US Says Raid in Syria Killed Iraqi Militant

Administration defends cross-border operation as self-defense
By Jason Farago,  Newser Staff
Posted Oct 28, 2008 7:27 AM CDT
US Says Raid in Syria Killed Iraqi Militant
The mother and two sisters of Syrian Faysal el-Abdallah, who died a day before when US military helicopters launched an attack on Syrian territory.   (AP Photo/Hussein Malla)

Special forces carried out a secret raid in Syrian territory Sunday to kill an Iraqi militant, the US acknowledged yesterday. About two dozen American commandos swooped into a village on the Iraq-Syria border and fought a brief gun battle. While Syria condemned the raid as "terrorist aggression," top American officials told the New York Times that the Bush administration was determined to prosecute the war in sovereign nations even without their consent.

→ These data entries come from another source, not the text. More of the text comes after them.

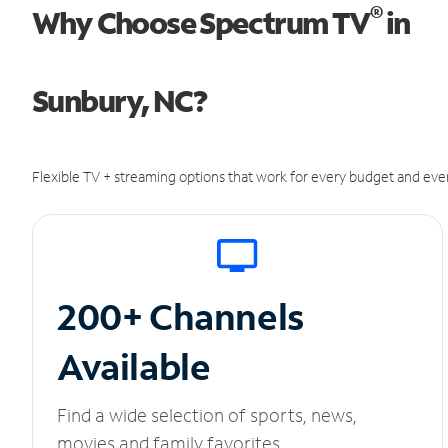
®
Why Choose Spectrum TV
in
Sunbury, NC?
Flexible TV + streaming options that work for every budget and ever
200+ Channels
Available
Find a wide selection of sports, news,
movies and family favorites.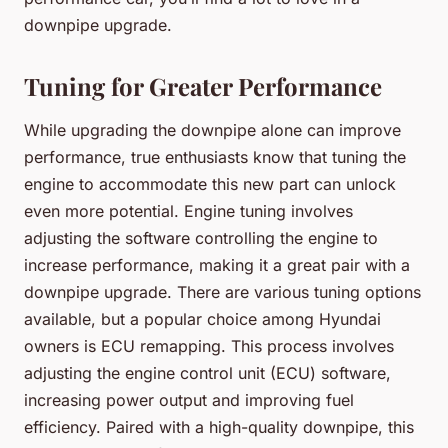
downpipe upgrade.
Tuning for Greater Performance
While upgrading the downpipe alone can improve
performance, true enthusiasts know that tuning the
engine to accommodate this new part can unlock
even more potential. Engine tuning involves
adjusting the software controlling the engine to
increase performance, making it a great pair with a
downpipe upgrade. There are various tuning options
available, but a popular choice among Hyundai
owners is ECU remapping. This process involves
adjusting the engine control unit (ECU) software,
increasing power output and improving fuel
efficiency. Paired with a high-quality downpipe, this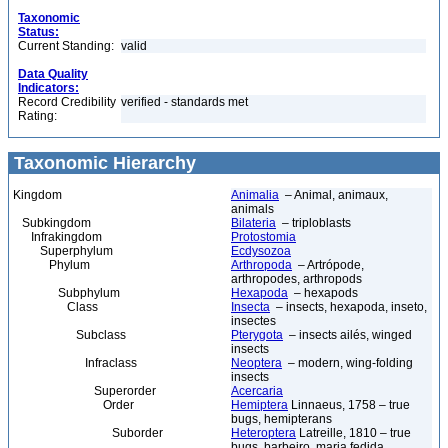
Taxonomic
Status:
Current Standing:
valid
Data Quality
Indicators:
Record Credibility
verified - standards met
Rating:
Taxonomic Hierarchy
Kingdom
Animalia
– Animal, animaux,
animals
Subkingdom
Bilateria
– triploblasts
Infrakingdom
Protostomia
Superphylum
Ecdysozoa
Phylum
Arthropoda
– Artrópode,
arthropodes, arthropods
Subphylum
Hexapoda
– hexapods
Class
Insecta
– insects, hexapoda, inseto,
insectes
Subclass
Pterygota
– insects ailés, winged
insects
Infraclass
Neoptera
– modern, wing-folding
insects
Superorder
Acercaria
Order
Hemiptera
Linnaeus, 1758 – true
bugs, hemipterans
Suborder
Heteroptera
Latreille, 1810 – true
bugs, barbeiro, maria fedida,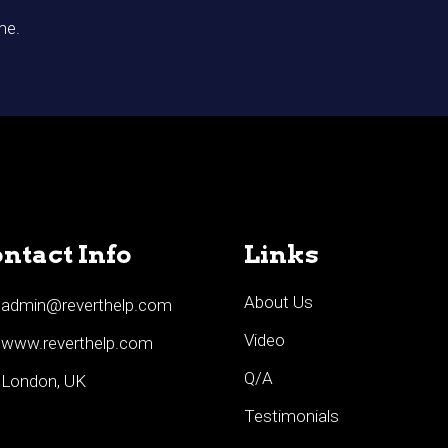
me.
ntact Info
Links
About Us
admin@reverthelp.com
Video
www.reverthelp.com
Q/A
London, UK
Testimonials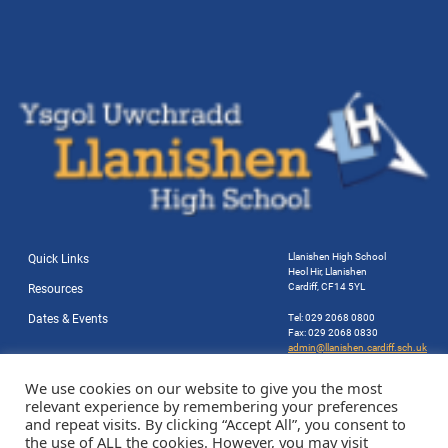
Llanishen High School
Quick Links
Heol Hir, Llanishen
Cardiff, CF14 5YL
Resources
Dates & Events
Tel: 029 2068 0800
Fax: 029 2068 0830
admin@llanishen.cardiff.sch.uk
Website by Station Rd. Marketing
We use cookies on our website to give you the most
relevant experience by remembering your preferences
and repeat visits. By clicking “Accept All”, you consent to
the use of ALL the cookies. However, you may visit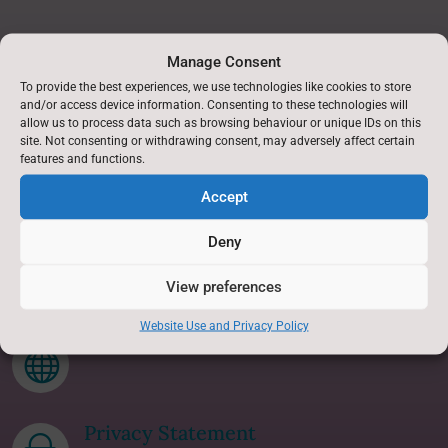
Find Us
Manage Consent
To provide the best experiences, we use technologies like cookies to store
Askwith Primary School,
and/or access device information. Consenting to these technologies will
Askwith,
allow us to process data such as browsing behaviour or unique IDs on this
site. Not consenting or withdrawing consent, may adversely affect certain
Nr Otley,
features and functions.
North Yorkshire.
Accept
LS21 2JB
Deny
Accessibility Statement
p
View preferences
Website Use and Privacy Policy
Translate this site

Privacy Statement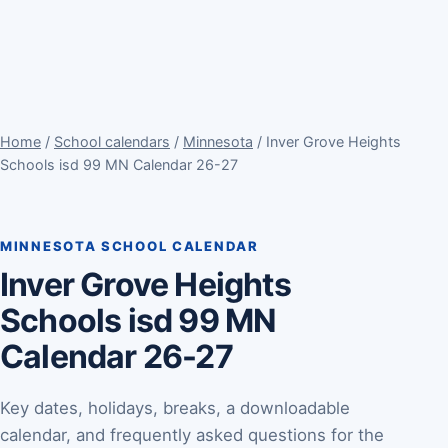
Home
/
School calendars
/
Minnesota
/ Inver Grove Heights
Schools isd 99 MN Calendar 26-27
MINNESOTA SCHOOL CALENDAR
Inver Grove Heights
Schools isd 99 MN
Calendar 26-27
Key dates, holidays, breaks, a downloadable
calendar, and frequently asked questions for the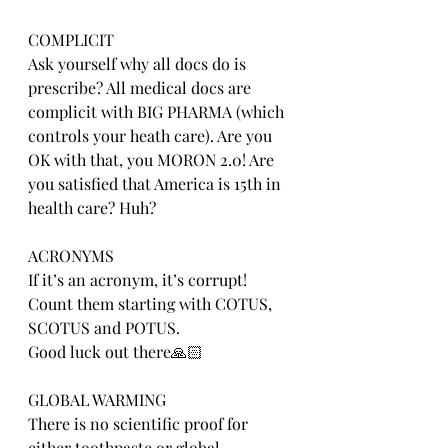
COMPLICIT
Ask yourself why all docs do is 
prescribe? All medical docs are 
complicit with BIG PHARMA (which 
controls your heath care). Are you 
OK with that, you MORON 2.0! Are 
you satisfied that America is 15th in 
health care? Huh?
ACRONYMS
If it’s an acronym, it’s corrupt! 
Count them starting with COTUS, 
SCOTUS and POTUS.
Good luck out there🙏🏻
GLOBAL WARMING
There is no scientific proof for 
either toothpaste or global 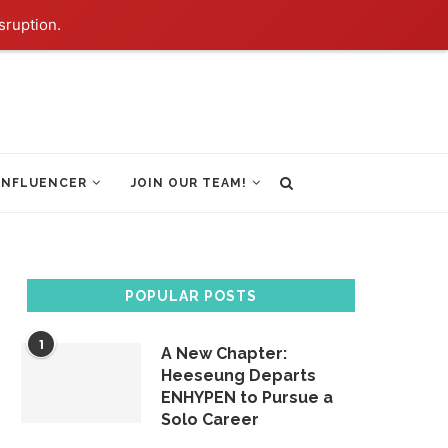
sruption.
INFLUENCER
JOIN OUR TEAM!
POPULAR POSTS
1
A New Chapter:
Heeseung Departs
ENHYPEN to Pursue a
Solo Career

The raid targeted a leader of al-Qaeda in Iraq who smuggled foreign operatives over the border. As with similar raids in Pakistan, the administration cited self-defense—rather than preemption, the rationale for the invasion of Iraq—to justify its cross-border operations. The raid has left the Iraqi government in a delicate position: despite its support for the American military, it remains friendly with Syria, home to more than a million Iraqi refugees.